This entry is about a section of the text
Let $G$ be an affine k-group. Then the following conditions are equivalent.
The completion of the Cartier dual $\hat D(G)$ of $G$ is a connected formal group.
Any multiplicative subgroup of $G$ is zero.
For any subgroup $H$ of $G$ with $H\neq 0$ we have $Gr_k(H,\alpha_k)\neq 0$.
Any algebraic quotient of $G$ is an extension of subgroups of $\alpha_k$.
(If $p\neq 0)$, $\cap Im V^n_G =e$.
A group satisfying the conditions of the previous theorem is called unipotent k-group?.
Unipotent groups correspond by duality to connected formal $k$-groups.
The category $ACu_k$ of affine commutative unipotent groups form a thick subcategory of $AC_k$ which is stable under limits.
The following theorem is the dual to the theorem of the previos chapter.
An affine $k$ group is in a unique way an extension of a unipotent group by a multiplicative group.
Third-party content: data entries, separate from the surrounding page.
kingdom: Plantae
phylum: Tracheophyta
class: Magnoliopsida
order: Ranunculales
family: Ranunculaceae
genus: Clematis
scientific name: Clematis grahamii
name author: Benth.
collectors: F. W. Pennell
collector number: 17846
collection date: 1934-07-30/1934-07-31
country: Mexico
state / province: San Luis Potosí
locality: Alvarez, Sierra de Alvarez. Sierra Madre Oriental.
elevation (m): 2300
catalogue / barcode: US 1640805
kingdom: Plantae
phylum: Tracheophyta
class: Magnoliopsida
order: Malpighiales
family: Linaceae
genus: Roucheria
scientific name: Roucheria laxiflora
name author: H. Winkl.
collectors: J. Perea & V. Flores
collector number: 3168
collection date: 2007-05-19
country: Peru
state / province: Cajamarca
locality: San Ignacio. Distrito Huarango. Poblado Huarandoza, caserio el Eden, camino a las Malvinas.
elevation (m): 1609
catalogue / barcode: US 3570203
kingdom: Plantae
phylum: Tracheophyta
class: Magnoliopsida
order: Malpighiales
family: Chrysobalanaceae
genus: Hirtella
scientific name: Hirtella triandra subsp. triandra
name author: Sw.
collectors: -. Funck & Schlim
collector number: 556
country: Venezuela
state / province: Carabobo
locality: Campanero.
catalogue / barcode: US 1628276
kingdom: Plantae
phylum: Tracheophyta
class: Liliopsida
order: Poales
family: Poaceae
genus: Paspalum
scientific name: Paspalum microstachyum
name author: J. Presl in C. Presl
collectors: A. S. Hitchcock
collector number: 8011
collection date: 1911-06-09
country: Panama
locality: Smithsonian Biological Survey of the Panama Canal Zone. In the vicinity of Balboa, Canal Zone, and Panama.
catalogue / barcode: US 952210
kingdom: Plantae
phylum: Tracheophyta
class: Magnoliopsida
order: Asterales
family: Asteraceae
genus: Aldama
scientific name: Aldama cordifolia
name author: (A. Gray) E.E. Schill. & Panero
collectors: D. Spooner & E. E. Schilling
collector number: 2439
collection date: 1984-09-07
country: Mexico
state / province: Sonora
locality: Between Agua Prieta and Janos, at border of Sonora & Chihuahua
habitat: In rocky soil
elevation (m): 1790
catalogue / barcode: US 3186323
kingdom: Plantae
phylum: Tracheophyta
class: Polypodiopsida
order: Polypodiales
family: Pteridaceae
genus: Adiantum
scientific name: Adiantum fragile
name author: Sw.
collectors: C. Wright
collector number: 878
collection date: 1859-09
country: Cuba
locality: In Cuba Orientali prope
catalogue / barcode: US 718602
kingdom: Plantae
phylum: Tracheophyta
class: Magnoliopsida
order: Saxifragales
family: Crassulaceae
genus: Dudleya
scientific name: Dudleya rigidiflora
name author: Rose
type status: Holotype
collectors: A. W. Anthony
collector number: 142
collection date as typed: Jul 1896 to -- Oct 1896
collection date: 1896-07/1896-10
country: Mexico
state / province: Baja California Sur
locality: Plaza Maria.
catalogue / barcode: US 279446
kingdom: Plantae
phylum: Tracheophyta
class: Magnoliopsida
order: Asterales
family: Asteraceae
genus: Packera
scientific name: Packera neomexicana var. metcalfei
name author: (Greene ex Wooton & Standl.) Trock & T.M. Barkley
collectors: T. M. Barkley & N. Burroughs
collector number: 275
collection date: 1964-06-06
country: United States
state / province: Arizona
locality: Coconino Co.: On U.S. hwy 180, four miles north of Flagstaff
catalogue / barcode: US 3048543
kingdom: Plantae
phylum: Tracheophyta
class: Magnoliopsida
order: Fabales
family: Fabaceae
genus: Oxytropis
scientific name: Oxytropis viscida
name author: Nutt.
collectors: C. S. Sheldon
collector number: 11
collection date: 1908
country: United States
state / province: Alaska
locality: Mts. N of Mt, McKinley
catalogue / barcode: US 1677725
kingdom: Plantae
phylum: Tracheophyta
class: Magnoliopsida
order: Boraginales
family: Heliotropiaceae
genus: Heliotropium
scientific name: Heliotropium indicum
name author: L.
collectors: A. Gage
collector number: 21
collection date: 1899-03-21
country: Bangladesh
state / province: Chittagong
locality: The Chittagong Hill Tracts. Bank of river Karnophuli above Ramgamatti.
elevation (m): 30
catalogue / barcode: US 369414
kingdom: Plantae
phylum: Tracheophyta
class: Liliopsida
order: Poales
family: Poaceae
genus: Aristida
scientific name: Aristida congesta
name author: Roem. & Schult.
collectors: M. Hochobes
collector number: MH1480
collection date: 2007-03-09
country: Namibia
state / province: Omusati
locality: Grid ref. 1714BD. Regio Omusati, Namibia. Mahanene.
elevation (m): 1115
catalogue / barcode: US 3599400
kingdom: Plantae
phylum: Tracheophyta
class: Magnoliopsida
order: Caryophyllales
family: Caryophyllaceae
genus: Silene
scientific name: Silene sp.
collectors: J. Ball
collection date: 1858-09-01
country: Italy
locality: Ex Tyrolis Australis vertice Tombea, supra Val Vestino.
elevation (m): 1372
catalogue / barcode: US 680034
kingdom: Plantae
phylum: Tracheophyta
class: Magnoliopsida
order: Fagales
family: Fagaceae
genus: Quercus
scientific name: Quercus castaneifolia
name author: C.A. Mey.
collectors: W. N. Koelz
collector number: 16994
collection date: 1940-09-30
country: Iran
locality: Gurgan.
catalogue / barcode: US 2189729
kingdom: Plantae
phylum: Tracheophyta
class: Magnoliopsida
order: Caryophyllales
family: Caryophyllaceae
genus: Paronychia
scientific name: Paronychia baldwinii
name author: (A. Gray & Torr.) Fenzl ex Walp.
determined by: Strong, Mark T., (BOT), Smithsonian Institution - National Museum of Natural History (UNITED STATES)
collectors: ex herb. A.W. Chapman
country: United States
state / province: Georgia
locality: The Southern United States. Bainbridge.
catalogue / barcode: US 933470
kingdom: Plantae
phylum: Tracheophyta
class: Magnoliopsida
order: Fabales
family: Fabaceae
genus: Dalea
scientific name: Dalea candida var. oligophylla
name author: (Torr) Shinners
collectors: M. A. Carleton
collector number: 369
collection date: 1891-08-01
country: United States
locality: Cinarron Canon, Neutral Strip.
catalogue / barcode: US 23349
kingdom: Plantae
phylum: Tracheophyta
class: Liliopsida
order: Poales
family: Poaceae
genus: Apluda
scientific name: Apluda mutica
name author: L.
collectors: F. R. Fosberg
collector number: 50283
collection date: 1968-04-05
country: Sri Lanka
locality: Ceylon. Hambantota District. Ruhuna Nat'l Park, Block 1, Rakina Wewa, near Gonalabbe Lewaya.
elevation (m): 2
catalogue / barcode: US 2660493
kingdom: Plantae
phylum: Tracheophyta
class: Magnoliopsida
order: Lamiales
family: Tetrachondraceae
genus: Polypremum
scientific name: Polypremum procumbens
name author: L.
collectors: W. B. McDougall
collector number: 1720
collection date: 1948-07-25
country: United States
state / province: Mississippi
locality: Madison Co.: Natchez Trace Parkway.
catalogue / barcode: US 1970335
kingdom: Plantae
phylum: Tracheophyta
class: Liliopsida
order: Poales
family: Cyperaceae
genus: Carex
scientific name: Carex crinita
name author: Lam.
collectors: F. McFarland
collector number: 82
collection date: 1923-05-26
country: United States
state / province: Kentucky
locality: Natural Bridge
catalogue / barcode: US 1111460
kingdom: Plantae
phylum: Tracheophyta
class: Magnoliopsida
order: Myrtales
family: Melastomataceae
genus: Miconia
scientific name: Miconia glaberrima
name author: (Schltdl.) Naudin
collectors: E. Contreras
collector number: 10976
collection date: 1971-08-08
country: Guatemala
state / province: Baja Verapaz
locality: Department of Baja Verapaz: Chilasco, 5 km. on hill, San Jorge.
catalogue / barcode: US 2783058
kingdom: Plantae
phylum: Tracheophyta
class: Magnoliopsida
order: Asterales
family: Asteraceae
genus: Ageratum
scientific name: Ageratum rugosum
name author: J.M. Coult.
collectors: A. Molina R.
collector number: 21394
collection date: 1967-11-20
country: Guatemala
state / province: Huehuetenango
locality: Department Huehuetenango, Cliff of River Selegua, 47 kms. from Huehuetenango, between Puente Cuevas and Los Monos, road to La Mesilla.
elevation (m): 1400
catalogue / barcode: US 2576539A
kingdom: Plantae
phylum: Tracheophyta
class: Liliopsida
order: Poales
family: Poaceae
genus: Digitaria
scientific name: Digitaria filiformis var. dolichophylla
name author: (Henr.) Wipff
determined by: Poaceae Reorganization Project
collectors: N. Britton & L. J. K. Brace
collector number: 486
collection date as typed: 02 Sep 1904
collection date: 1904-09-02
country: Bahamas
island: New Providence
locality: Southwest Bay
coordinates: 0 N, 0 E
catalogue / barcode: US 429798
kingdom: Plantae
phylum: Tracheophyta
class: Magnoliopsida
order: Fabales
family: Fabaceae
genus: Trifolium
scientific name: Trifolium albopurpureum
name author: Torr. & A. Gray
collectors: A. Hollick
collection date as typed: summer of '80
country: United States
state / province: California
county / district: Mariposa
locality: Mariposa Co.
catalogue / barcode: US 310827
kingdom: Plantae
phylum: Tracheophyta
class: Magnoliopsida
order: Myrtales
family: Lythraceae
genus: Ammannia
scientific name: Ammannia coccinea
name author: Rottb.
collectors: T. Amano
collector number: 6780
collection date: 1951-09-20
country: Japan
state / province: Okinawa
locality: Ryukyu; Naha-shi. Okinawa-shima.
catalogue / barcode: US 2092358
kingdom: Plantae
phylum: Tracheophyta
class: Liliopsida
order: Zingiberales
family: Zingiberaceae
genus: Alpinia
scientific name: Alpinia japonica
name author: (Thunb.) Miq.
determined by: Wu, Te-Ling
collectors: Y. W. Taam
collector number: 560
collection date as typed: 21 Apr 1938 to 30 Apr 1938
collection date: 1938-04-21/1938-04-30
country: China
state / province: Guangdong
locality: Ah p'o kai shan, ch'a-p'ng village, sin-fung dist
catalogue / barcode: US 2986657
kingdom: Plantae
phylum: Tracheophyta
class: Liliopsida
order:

This extension splits if $k$ is perfect.
If $k$ is perfect any finite group is uniquely the product of four subgroups which are respectively étale? multiplicative, étale unipotent, infinitesimal? multiplicative and infinitesimal unipotent.
The category $F_k$ of finite commutative $k$-groups splits as a product of four subcategories: $Fem_k$, $Feu_k$, $Fim_k$, $Fiu_k$.
The categories $Feu_k$ and $Fim_k$ are dual to each other.
The categories $Fem_k$ and $Fiu_k$ are selfdual.
Let $p = 0$, then Then $F_k=Fem_k$.
Let $p\neq 0$, let $k$ be algebraically closed. Then any commutative finite $k$-group is an extension of copies of $p \alpha_k$, $p \mu_k$ and $(\mathbb{Z}/r\mathbb{Z})_k$ where $r$ is prime.
If $m$ is a prime and $G$is a finite commutative $k$-group, then$m^\alpha id_G=0$ for large $\alpha$ iff $rk(G)$ is a power of $m$.